Transcribe every line of the data below without changing anything, and leave the pictures out.
______
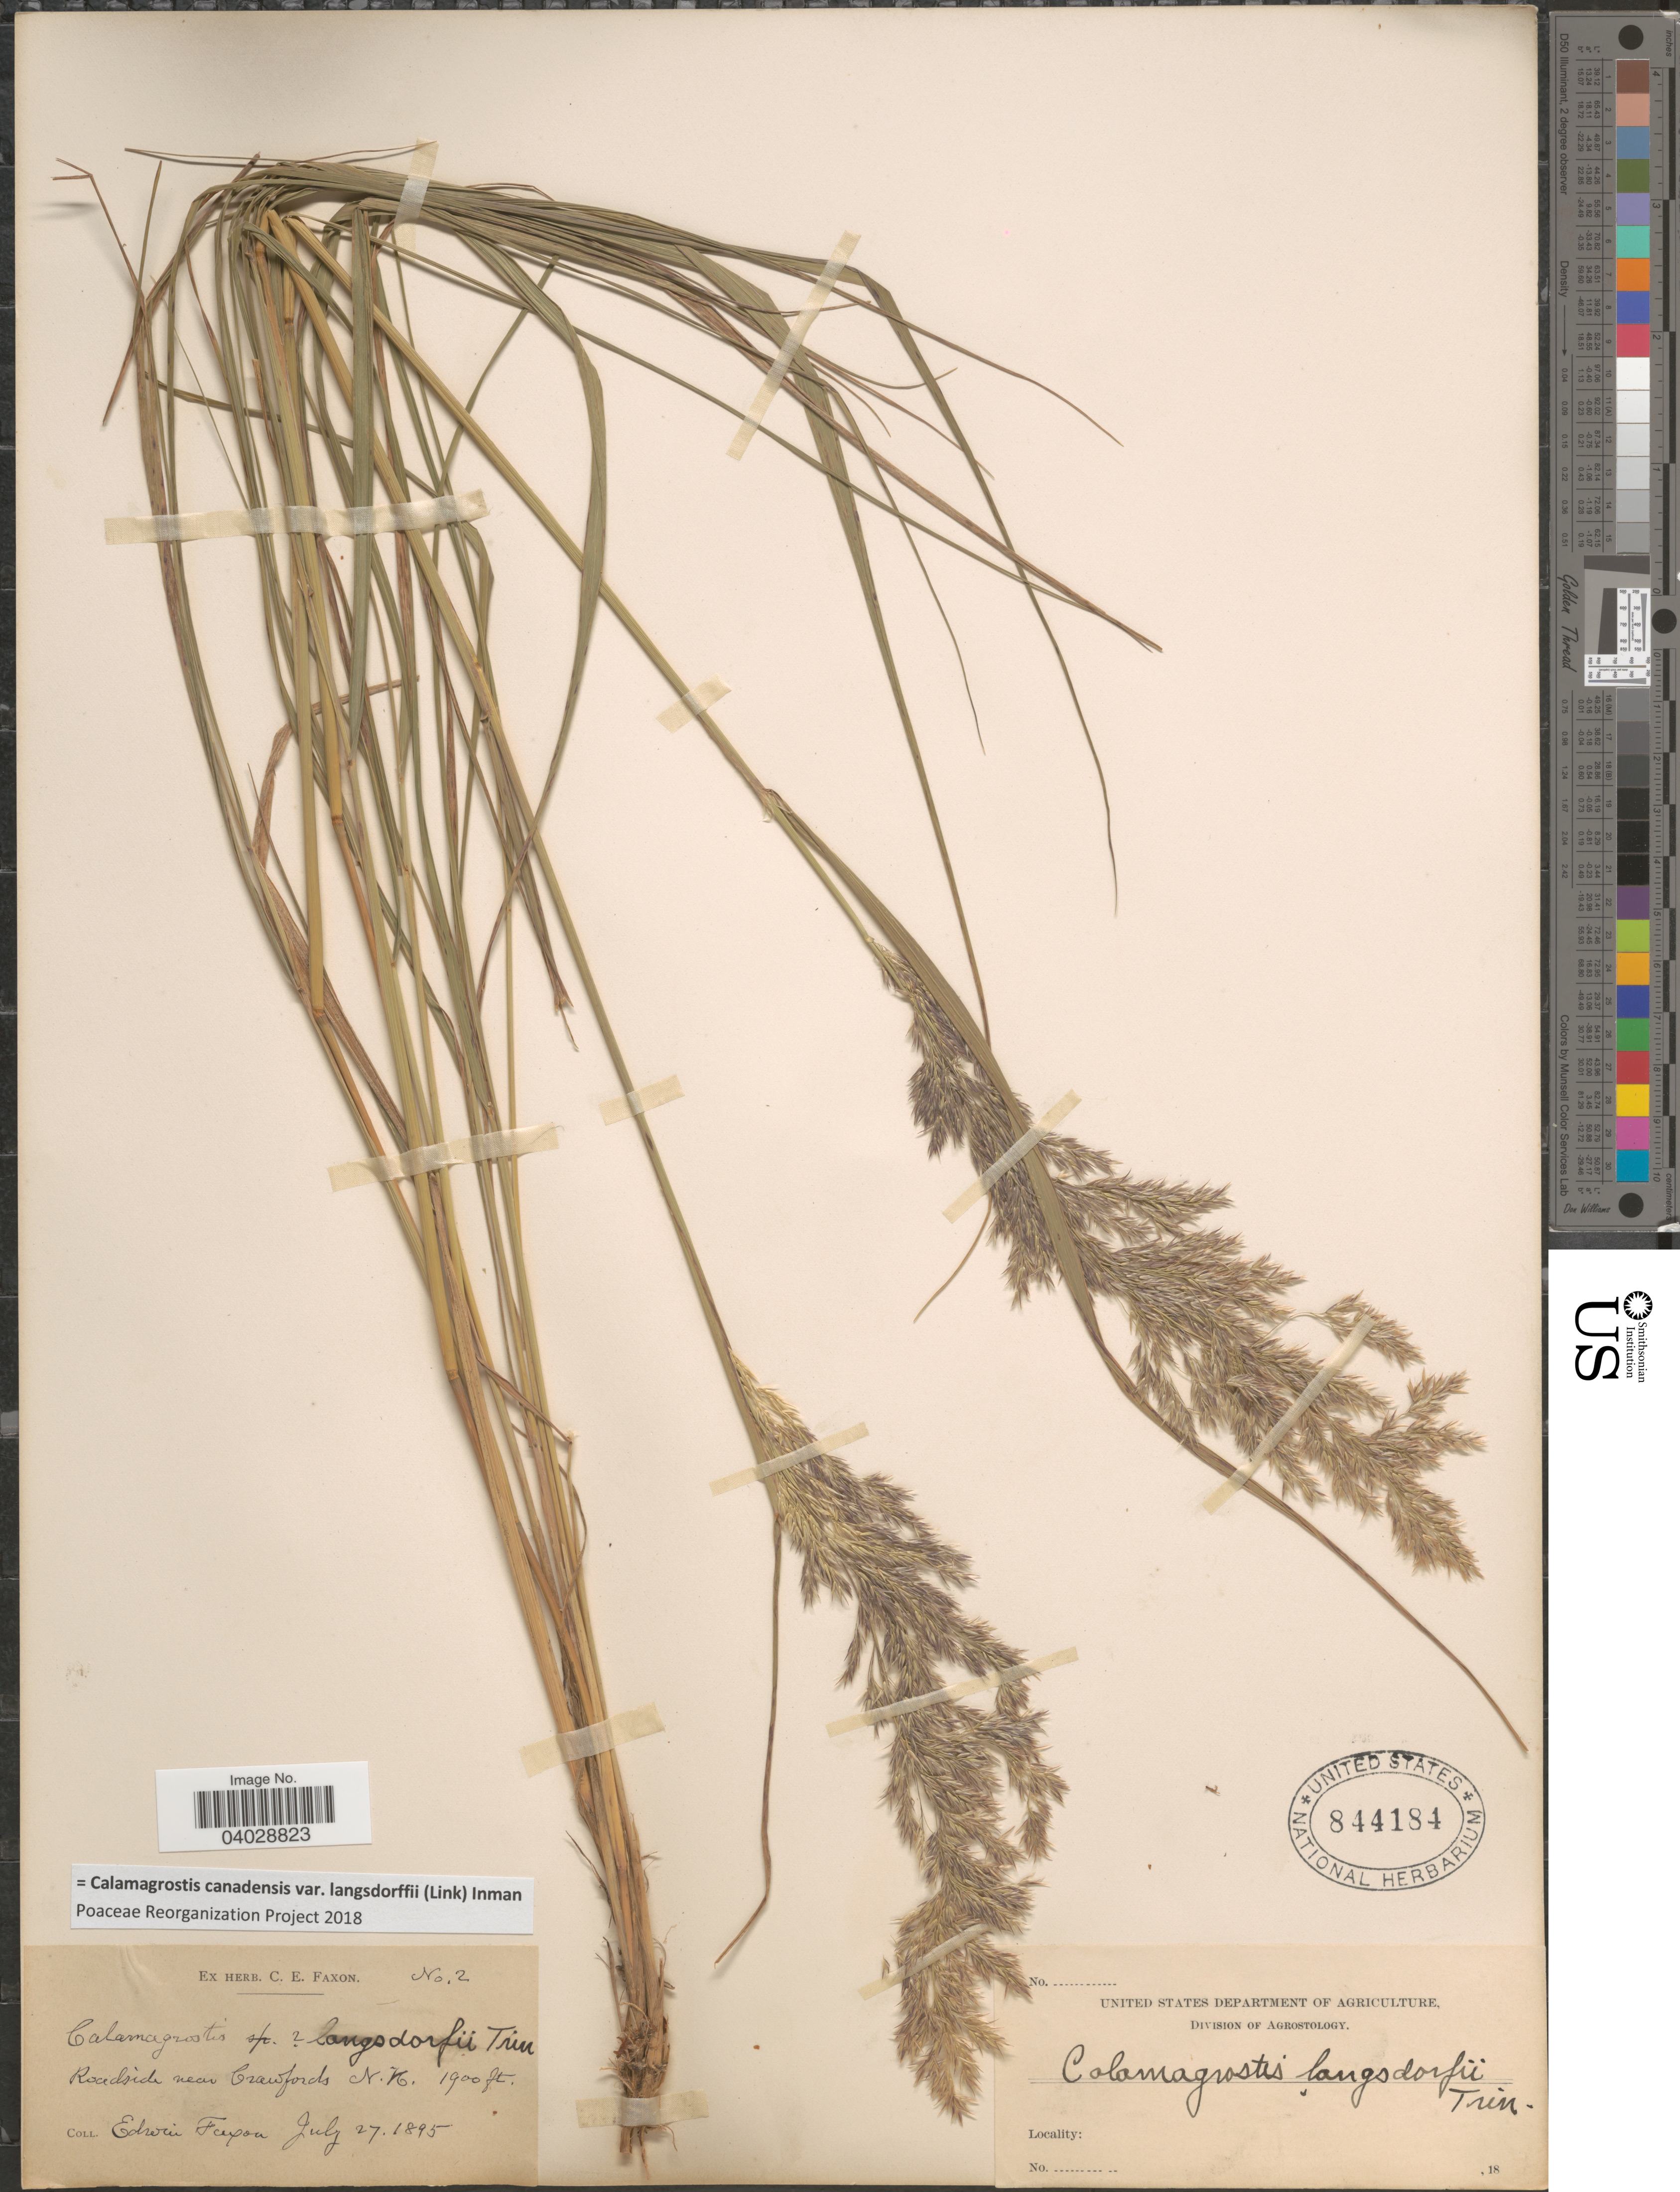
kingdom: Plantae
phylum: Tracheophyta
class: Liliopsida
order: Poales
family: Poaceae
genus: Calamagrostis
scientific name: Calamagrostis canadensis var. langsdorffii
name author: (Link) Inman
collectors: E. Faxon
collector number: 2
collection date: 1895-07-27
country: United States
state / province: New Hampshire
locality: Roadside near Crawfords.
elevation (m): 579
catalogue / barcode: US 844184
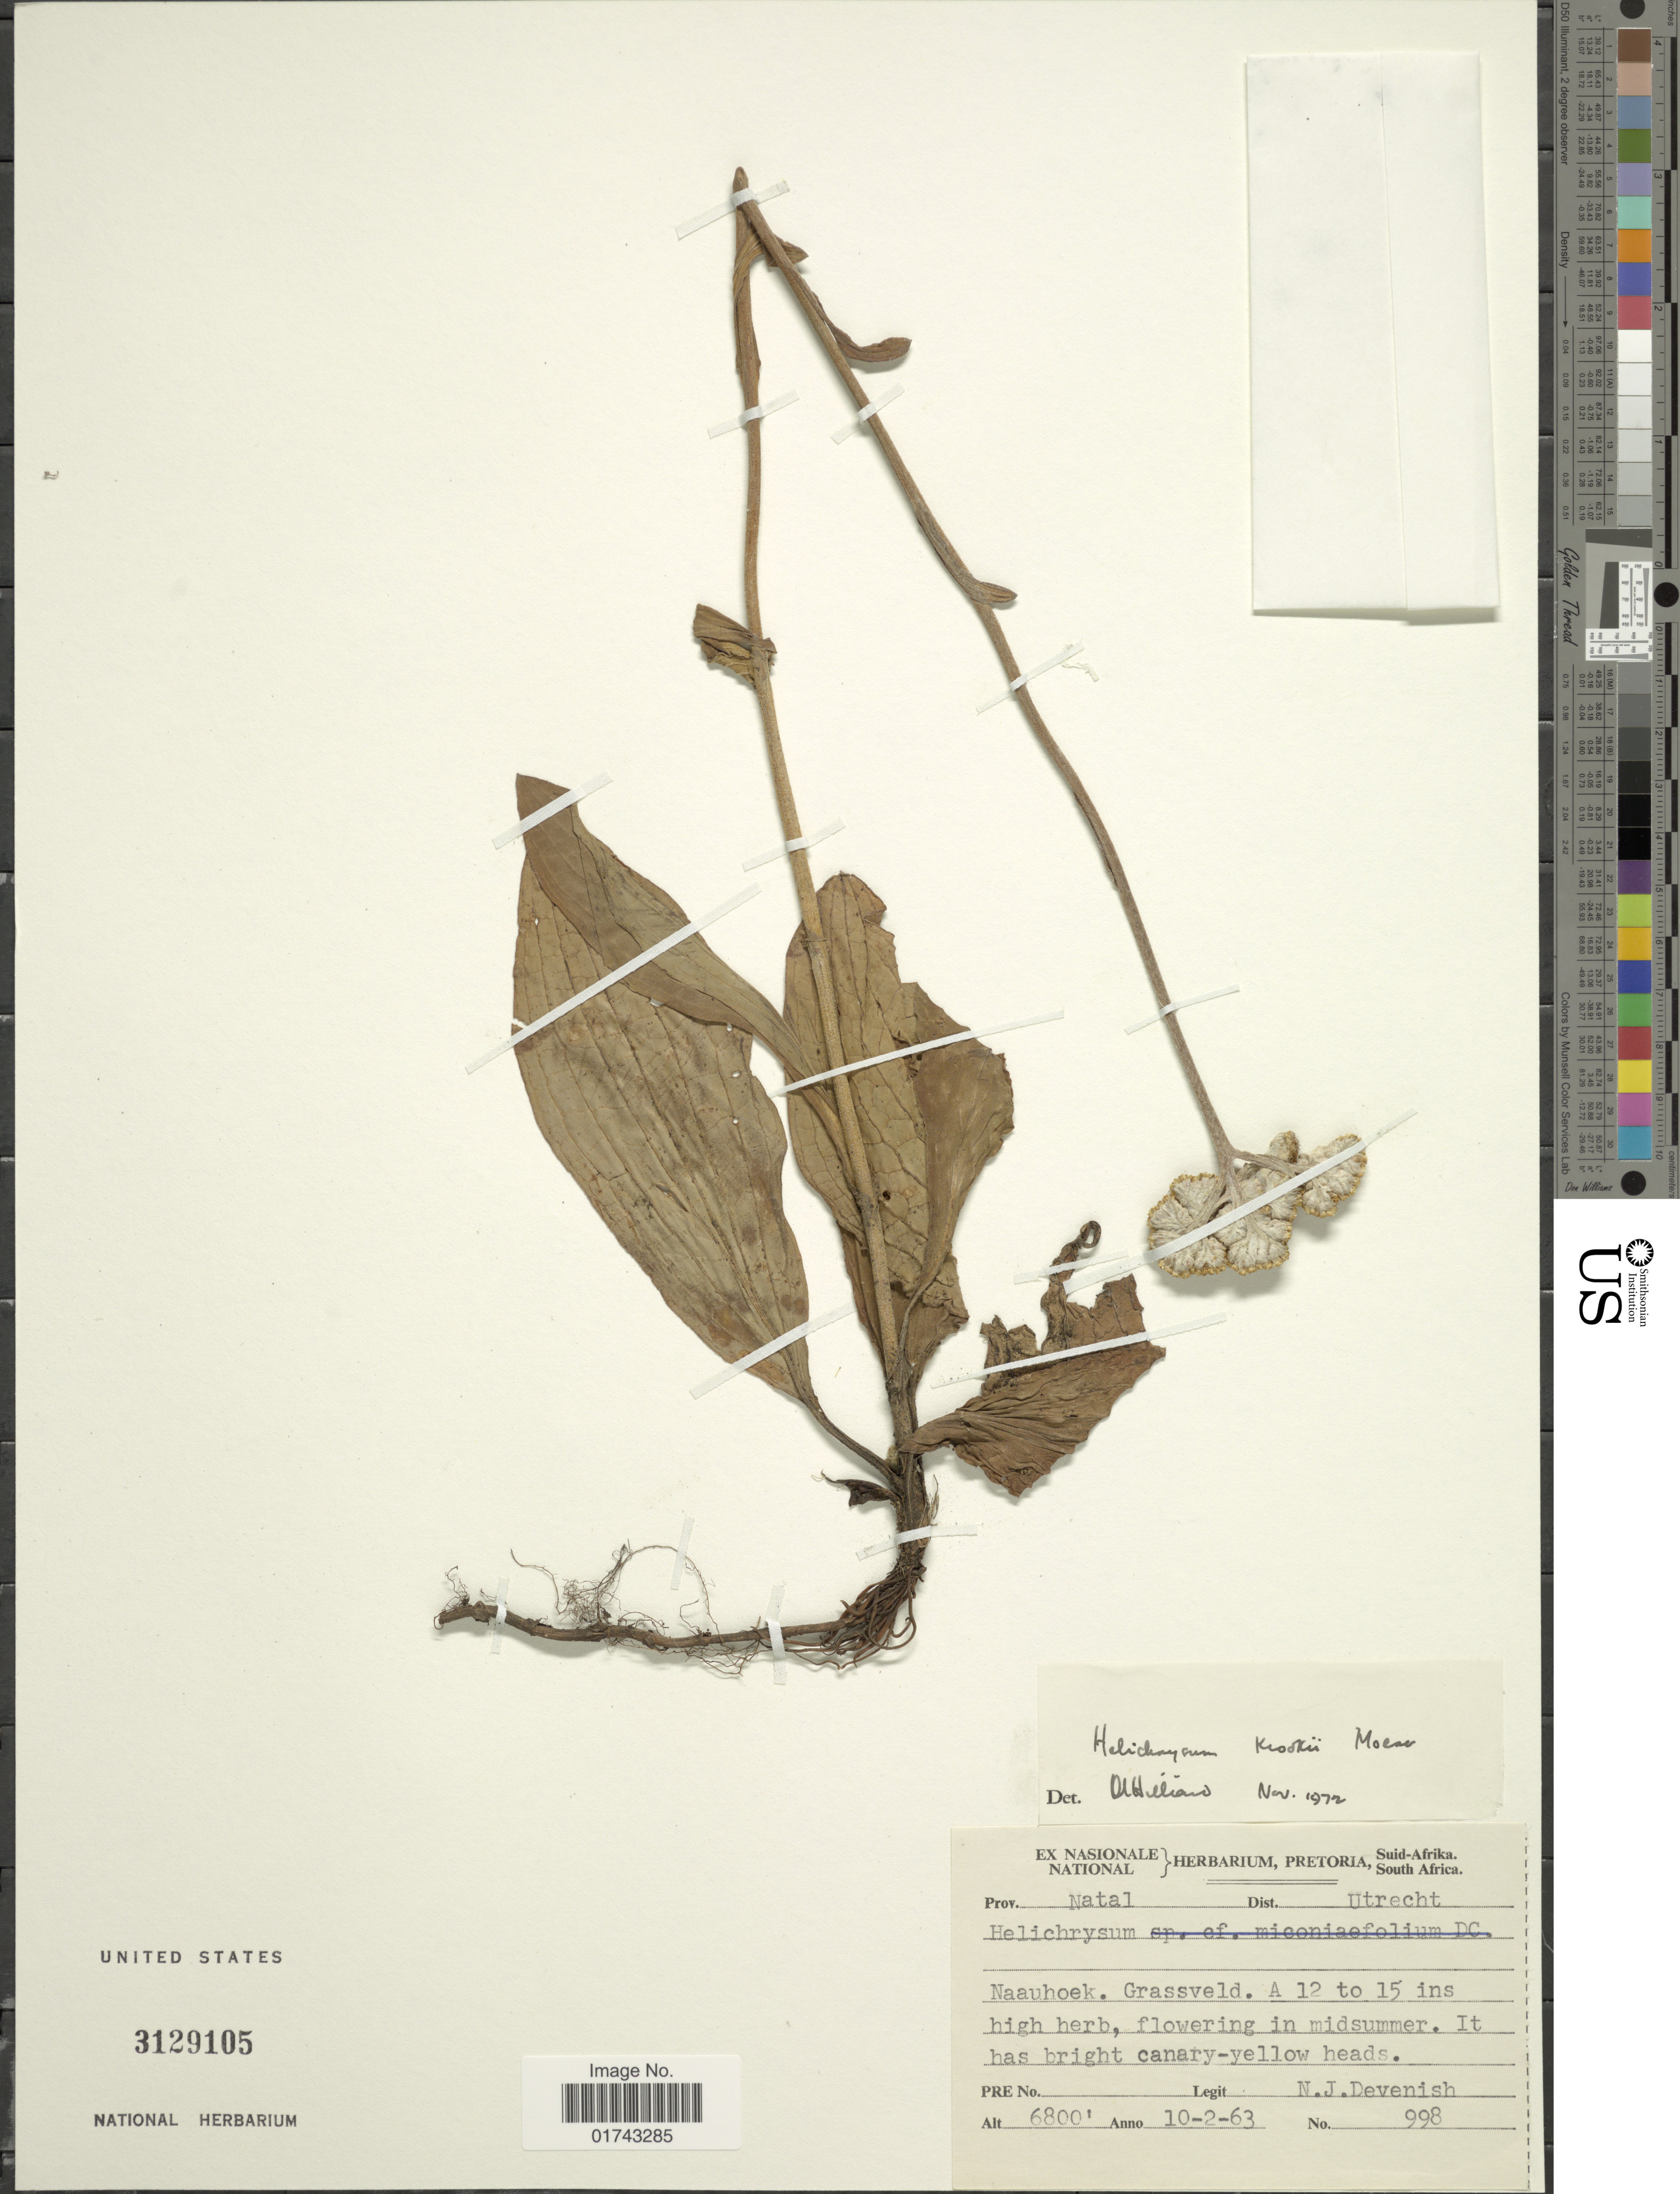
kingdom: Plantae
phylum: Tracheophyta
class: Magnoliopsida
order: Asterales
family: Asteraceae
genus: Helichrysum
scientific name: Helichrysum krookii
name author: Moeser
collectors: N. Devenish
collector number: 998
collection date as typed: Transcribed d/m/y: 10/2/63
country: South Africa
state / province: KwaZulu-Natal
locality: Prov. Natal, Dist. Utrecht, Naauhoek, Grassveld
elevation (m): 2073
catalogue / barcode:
______
▶ **RIGHT ANSWER**
kingdom: Plantae
phylum: Tracheophyta
class: Liliopsida
order: Poales
family: Poaceae
genus: Calamagrostis
scientific name: Calamagrostis canadensis var. langsdorffii
name author: (Link) Inman
collectors: E. Faxon
collector number: 2
collection date: 1895-07-27
country: United States
state / province: New Hampshire
locality: Roadside near Crawfords.
elevation (m): 579
catalogue / barcode: US 844184
kingdom: Plantae
phylum: Tracheophyta
class: Magnoliopsida
order: Asterales
family: Asteraceae
genus: Helichrysum
scientific name: Helichrysum krookii
name author: Moeser
collectors: N. Devenish
collector number: 998
collection date as typed: Transcribed d/m/y: 10/2/63
country: South Africa
state / province: KwaZulu-Natal
locality: Prov. Natal, Dist. Utrecht, Naauhoek, Grassveld
elevation (m): 2073
catalogue / barcode:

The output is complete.